Before-and-after change data
☆ ☆ ☆ ☆ ☆

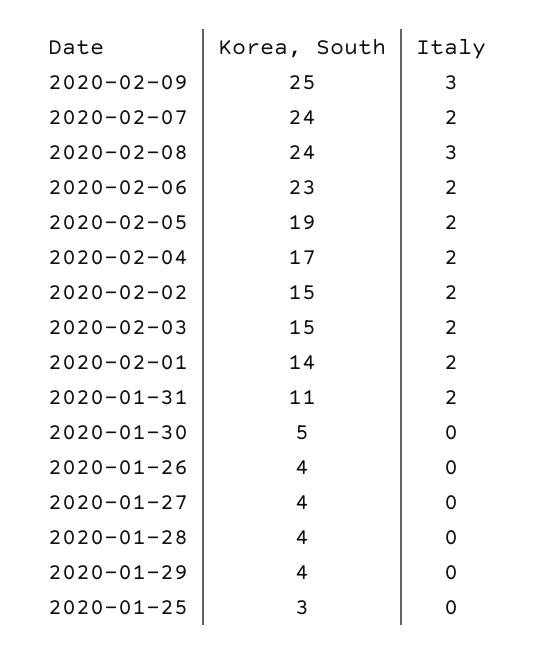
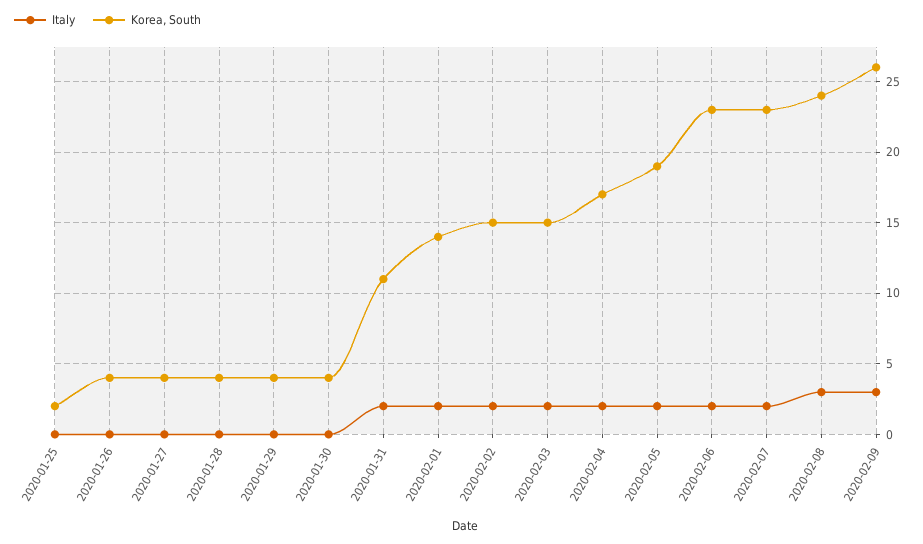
  {
    "Korea, South": {
-     "2020-02-09": 25,
+     "2020-02-09": 26,
-     "2020-02-07": 24,
+     "2020-02-07": 23,
      "2020-02-08": 24,
      "2020-02-06": 23,
      "2020-02-05": 19,
      "2020-02-04": 17,
      "2020-02-02": 15,
      "2020-02-03": 15,
      "2020-02-01": 14,
      "2020-01-31": 11,
-     "2020-01-30": 5,
+     "2020-01-30": 4,
      "2020-01-26": 4,
      "2020-01-27": 4,
      "2020-01-28": 4,
      "2020-01-29": 4,
-     "2020-01-25": 3
+     "2020-01-25": 2
    },
    "Italy": {
      "2020-02-09": 3,
      "2020-02-07": 2,
      "2020-02-08": 3,
      "2020-02-06": 2,
      "2020-02-05": 2,
      "2020-02-04": 2,
      "2020-02-02": 2,
      "2020-02-03": 2,
      "2020-02-01": 2,
      "2020-01-31": 2,
      "2020-01-30": 0,
      "2020-01-26": 0,
      "2020-01-27": 0,
      "2020-01-28": 0,
      "2020-01-29": 0,
      "2020-01-25": 0
    }
  }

☆ ☆ ☆ ☆ ☆

= Description of the task =
Restate each entry word for word, leaving out any pictures.

= Your response =
  {
    "Korea, South": {
-     "2020-02-09": 25,
+     "2020-02-09": 26,
-     "2020-02-07": 24,
+     "2020-02-07": 23,
      "2020-02-08": 24,
      "2020-02-06": 23,
      "2020-02-05": 19,
      "2020-02-04": 17,
      "2020-02-02": 15,
      "2020-02-03": 15,
      "2020-02-01": 14,
      "2020-01-31": 11,
-     "2020-01-30": 5,
+     "2020-01-30": 4,
      "2020-01-26": 4,
      "2020-01-27": 4,
      "2020-01-28": 4,
      "2020-01-29": 4,
-     "2020-01-25": 3
+     "2020-01-25": 2
    },
    "Italy": {
      "2020-02-09": 3,
      "2020-02-07": 2,
      "2020-02-08": 3,
      "2020-02-06": 2,
      "2020-02-05": 2,
      "2020-02-04": 2,
      "2020-02-02": 2,
      "2020-02-03": 2,
      "2020-02-01": 2,
      "2020-01-31": 2,
      "2020-01-30": 0,
      "2020-01-26": 0,
      "2020-01-27": 0,
      "2020-01-28": 0,
      "2020-01-29": 0,
      "2020-01-25": 0
    }
  }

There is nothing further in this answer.